** Aim of the task **
Copy out the entries that come next, exactly.

[Opening Data section section]

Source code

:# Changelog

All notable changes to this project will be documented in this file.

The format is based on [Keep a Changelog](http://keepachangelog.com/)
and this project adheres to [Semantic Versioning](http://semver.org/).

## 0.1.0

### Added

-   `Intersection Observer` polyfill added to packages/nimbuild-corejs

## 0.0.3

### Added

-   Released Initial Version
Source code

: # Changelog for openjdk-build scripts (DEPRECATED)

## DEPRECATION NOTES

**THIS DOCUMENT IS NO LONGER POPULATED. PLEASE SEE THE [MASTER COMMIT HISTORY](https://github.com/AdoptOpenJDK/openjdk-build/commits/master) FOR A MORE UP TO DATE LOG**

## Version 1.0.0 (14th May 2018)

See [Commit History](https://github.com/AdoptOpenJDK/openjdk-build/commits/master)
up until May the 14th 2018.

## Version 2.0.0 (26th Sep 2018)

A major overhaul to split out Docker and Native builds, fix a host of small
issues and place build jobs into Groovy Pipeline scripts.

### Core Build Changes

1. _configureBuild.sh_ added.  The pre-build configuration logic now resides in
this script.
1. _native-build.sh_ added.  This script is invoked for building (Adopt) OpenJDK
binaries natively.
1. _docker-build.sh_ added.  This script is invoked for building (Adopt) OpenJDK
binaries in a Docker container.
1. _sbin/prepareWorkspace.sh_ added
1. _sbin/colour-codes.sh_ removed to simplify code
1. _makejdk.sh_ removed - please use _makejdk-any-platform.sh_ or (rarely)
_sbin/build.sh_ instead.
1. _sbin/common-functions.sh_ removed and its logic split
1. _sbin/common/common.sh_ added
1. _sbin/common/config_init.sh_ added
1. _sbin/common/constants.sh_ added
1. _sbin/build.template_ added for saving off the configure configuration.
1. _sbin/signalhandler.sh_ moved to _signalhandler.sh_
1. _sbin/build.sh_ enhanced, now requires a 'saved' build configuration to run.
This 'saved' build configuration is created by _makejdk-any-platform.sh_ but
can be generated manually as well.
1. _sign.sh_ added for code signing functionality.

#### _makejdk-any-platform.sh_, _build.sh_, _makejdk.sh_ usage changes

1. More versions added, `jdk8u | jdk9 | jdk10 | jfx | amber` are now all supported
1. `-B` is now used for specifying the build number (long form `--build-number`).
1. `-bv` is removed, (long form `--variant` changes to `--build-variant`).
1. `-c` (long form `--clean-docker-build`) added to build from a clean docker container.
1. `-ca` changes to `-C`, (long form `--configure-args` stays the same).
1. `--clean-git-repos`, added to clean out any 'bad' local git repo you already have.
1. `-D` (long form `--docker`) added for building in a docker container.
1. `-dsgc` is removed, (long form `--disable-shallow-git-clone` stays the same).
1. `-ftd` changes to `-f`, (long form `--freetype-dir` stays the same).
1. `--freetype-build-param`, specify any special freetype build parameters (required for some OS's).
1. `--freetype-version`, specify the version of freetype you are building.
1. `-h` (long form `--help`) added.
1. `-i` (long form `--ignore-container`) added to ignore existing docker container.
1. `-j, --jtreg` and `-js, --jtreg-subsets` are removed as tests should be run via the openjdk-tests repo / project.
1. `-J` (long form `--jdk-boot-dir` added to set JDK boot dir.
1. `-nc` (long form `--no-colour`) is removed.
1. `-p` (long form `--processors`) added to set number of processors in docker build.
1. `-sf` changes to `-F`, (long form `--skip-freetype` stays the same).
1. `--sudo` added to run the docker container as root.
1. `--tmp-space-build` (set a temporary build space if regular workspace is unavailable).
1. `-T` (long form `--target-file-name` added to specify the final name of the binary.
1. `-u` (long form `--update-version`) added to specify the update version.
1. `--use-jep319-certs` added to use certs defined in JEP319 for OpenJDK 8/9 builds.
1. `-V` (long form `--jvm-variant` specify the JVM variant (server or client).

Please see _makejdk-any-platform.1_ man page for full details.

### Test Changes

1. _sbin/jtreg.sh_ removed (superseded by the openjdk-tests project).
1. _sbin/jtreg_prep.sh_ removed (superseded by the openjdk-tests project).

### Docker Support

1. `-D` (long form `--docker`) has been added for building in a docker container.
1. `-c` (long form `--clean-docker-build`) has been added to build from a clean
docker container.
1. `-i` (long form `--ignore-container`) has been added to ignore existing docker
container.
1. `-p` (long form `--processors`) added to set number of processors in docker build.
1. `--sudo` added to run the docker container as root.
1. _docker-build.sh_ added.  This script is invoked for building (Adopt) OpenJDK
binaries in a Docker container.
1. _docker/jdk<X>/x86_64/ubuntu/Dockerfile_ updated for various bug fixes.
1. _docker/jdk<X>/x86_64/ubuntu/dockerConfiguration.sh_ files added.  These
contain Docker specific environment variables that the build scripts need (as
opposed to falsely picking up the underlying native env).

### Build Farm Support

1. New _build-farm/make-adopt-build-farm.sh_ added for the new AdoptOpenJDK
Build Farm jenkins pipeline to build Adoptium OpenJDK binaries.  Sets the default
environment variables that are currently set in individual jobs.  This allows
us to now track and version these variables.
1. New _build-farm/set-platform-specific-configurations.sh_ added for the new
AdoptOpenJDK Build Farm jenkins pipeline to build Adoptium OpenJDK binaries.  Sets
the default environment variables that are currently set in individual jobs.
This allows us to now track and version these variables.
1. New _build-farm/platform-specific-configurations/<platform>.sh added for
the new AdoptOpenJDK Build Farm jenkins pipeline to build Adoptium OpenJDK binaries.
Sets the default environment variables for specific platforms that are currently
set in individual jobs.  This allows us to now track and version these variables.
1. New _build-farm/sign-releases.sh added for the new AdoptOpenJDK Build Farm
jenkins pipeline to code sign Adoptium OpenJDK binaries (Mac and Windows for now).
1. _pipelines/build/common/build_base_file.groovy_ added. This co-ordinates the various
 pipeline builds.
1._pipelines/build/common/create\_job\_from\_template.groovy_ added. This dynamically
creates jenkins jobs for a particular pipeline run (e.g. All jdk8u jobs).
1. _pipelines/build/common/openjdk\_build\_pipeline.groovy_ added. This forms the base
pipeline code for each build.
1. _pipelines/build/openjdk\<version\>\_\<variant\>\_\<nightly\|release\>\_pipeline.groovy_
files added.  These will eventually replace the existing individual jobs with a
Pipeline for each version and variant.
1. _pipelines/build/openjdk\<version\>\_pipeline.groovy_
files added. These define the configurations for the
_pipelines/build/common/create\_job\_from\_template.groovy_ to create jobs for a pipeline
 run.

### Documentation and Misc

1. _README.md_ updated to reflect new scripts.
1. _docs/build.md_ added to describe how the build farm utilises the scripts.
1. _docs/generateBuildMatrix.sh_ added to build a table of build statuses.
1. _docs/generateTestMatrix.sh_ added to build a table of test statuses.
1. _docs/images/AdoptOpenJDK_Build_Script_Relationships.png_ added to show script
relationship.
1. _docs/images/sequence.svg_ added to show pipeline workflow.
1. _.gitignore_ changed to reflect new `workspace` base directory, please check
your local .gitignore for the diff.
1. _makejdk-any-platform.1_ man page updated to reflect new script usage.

[Closing Data section section]

** Solution to the problem **
Source code

:# Changelog

All notable changes to this project will be documented in this file.

The format is based on [Keep a Changelog](http://keepachangelog.com/)
and this project adheres to [Semantic Versioning](http://semver.org/).

## 0.1.0

### Added

-   `Intersection Observer` polyfill added to packages/nimbuild-corejs

## 0.0.3

### Added

-   Released Initial Version
Source code

: # Changelog for openjdk-build scripts (DEPRECATED)

## DEPRECATION NOTES

**THIS DOCUMENT IS NO LONGER POPULATED. PLEASE SEE THE [MASTER COMMIT HISTORY](https://github.com/AdoptOpenJDK/openjdk-build/commits/master) FOR A MORE UP TO DATE LOG**

## Version 1.0.0 (14th May 2018)

See [Commit History](https://github.com/AdoptOpenJDK/openjdk-build/commits/master)
up until May the 14th 2018.

## Version 2.0.0 (26th Sep 2018)

A major overhaul to split out Docker and Native builds, fix a host of small
issues and place build jobs into Groovy Pipeline scripts.

### Core Build Changes

1. _configureBuild.sh_ added.  The pre-build configuration logic now resides in
this script.
1. _native-build.sh_ added.  This script is invoked for building (Adopt) OpenJDK
binaries natively.
1. _docker-build.sh_ added.  This script is invoked for building (Adopt) OpenJDK
binaries in a Docker container.
1. _sbin/prepareWorkspace.sh_ added
1. _sbin/colour-codes.sh_ removed to simplify code
1. _makejdk.sh_ removed - please use _makejdk-any-platform.sh_ or (rarely)
_sbin/build.sh_ instead.
1. _sbin/common-functions.sh_ removed and its logic split
1. _sbin/common/common.sh_ added
1. _sbin/common/config_init.sh_ added
1. _sbin/common/constants.sh_ added
1. _sbin/build.template_ added for saving off the configure configuration.
1. _sbin/signalhandler.sh_ moved to _signalhandler.sh_
1. _sbin/build.sh_ enhanced, now requires a 'saved' build configuration to run.
This 'saved' build configuration is created by _makejdk-any-platform.sh_ but
can be generated manually as well.
1. _sign.sh_ added for code signing functionality.

#### _makejdk-any-platform.sh_, _build.sh_, _makejdk.sh_ usage changes

1. More versions added, `jdk8u | jdk9 | jdk10 | jfx | amber` are now all supported
1. `-B` is now used for specifying the build number (long form `--build-number`).
1. `-bv` is removed, (long form `--variant` changes to `--build-variant`).
1. `-c` (long form `--clean-docker-build`) added to build from a clean docker container.
1. `-ca` changes to `-C`, (long form `--configure-args` stays the same).
1. `--clean-git-repos`, added to clean out any 'bad' local git repo you already have.
1. `-D` (long form `--docker`) added for building in a docker container.
1. `-dsgc` is removed, (long form `--disable-shallow-git-clone` stays the same).
1. `-ftd` changes to `-f`, (long form `--freetype-dir` stays the same).
1. `--freetype-build-param`, specify any special freetype build parameters (required for some OS's).
1. `--freetype-version`, specify the version of freetype you are building.
1. `-h` (long form `--help`) added.
1. `-i` (long form `--ignore-container`) added to ignore existing docker container.
1. `-j, --jtreg` and `-js, --jtreg-subsets` are removed as tests should be run via the openjdk-tests repo / project.
1. `-J` (long form `--jdk-boot-dir` added to set JDK boot dir.
1. `-nc` (long form `--no-colour`) is removed.
1. `-p` (long form `--processors`) added to set number of processors in docker build.
1. `-sf` changes to `-F`, (long form `--skip-freetype` stays the same).
1. `--sudo` added to run the docker container as root.
1. `--tmp-space-build` (set a temporary build space if regular workspace is unavailable).
1. `-T` (long form `--target-file-name` added to specify the final name of the binary.
1. `-u` (long form `--update-version`) added to specify the update version.
1. `--use-jep319-certs` added to use certs defined in JEP319 for OpenJDK 8/9 builds.
1. `-V` (long form `--jvm-variant` specify the JVM variant (server or client).

Please see _makejdk-any-platform.1_ man page for full details.

### Test Changes

1. _sbin/jtreg.sh_ removed (superseded by the openjdk-tests project).
1. _sbin/jtreg_prep.sh_ removed (superseded by the openjdk-tests project).

### Docker Support

1. `-D` (long form `--docker`) has been added for building in a docker container.
1. `-c` (long form `--clean-docker-build`) has been added to build from a clean
docker container.
1. `-i` (long form `--ignore-container`) has been added to ignore existing docker
container.
1. `-p` (long form `--processors`) added to set number of processors in docker build.
1. `--sudo` added to run the docker container as root.
1. _docker-build.sh_ added.  This script is invoked for building (Adopt) OpenJDK
binaries in a Docker container.
1. _docker/jdk<X>/x86_64/ubuntu/Dockerfile_ updated for various bug fixes.
1. _docker/jdk<X>/x86_64/ubuntu/dockerConfiguration.sh_ files added.  These
contain Docker specific environment variables that the build scripts need (as
opposed to falsely picking up the underlying native env).

### Build Farm Support

1. New _build-farm/make-adopt-build-farm.sh_ added for the new AdoptOpenJDK
Build Farm jenkins pipeline to build Adoptium OpenJDK binaries.  Sets the default
environment variables that are currently set in individual jobs.  This allows
us to now track and version these variables.
1. New _build-farm/set-platform-specific-configurations.sh_ added for the new
AdoptOpenJDK Build Farm jenkins pipeline to build Adoptium OpenJDK binaries.  Sets
the default environment variables that are currently set in individual jobs.
This allows us to now track and version these variables.
1. New _build-farm/platform-specific-configurations/<platform>.sh added for
the new AdoptOpenJDK Build Farm jenkins pipeline to build Adoptium OpenJDK binaries.
Sets the default environment variables for specific platforms that are currently
set in individual jobs.  This allows us to now track and version these variables.
1. New _build-farm/sign-releases.sh added for the new AdoptOpenJDK Build Farm
jenkins pipeline to code sign Adoptium OpenJDK binaries (Mac and Windows for now).
1. _pipelines/build/common/build_base_file.groovy_ added. This co-ordinates the various
 pipeline builds.
1._pipelines/build/common/create\_job\_from\_template.groovy_ added. This dynamically
creates jenkins jobs for a particular pipeline run (e.g. All jdk8u jobs).
1. _pipelines/build/common/openjdk\_build\_pipeline.groovy_ added. This forms the base
pipeline code for each build.
1. _pipelines/build/openjdk\<version\>\_\<variant\>\_\<nightly\|release\>\_pipeline.groovy_
files added.  These will eventually replace the existing individual jobs with a
Pipeline for each version and variant.
1. _pipelines/build/openjdk\<version\>\_pipeline.groovy_
files added. These define the configurations for the
_pipelines/build/common/create\_job\_from\_template.groovy_ to create jobs for a pipeline
 run.

### Documentation and Misc

1. _README.md_ updated to reflect new scripts.
1. _docs/build.md_ added to describe how the build farm utilises the scripts.
1. _docs/generateBuildMatrix.sh_ added to build a table of build statuses.
1. _docs/generateTestMatrix.sh_ added to build a table of test statuses.
1. _docs/images/AdoptOpenJDK_Build_Script_Relationships.png_ added to show script
relationship.
1. _docs/images/sequence.svg_ added to show pipeline workflow.
1. _.gitignore_ changed to reflect new `workspace` base directory, please check
your local .gitignore for the diff.
1. _makejdk-any-platform.1_ man page updated to reflect new script usage.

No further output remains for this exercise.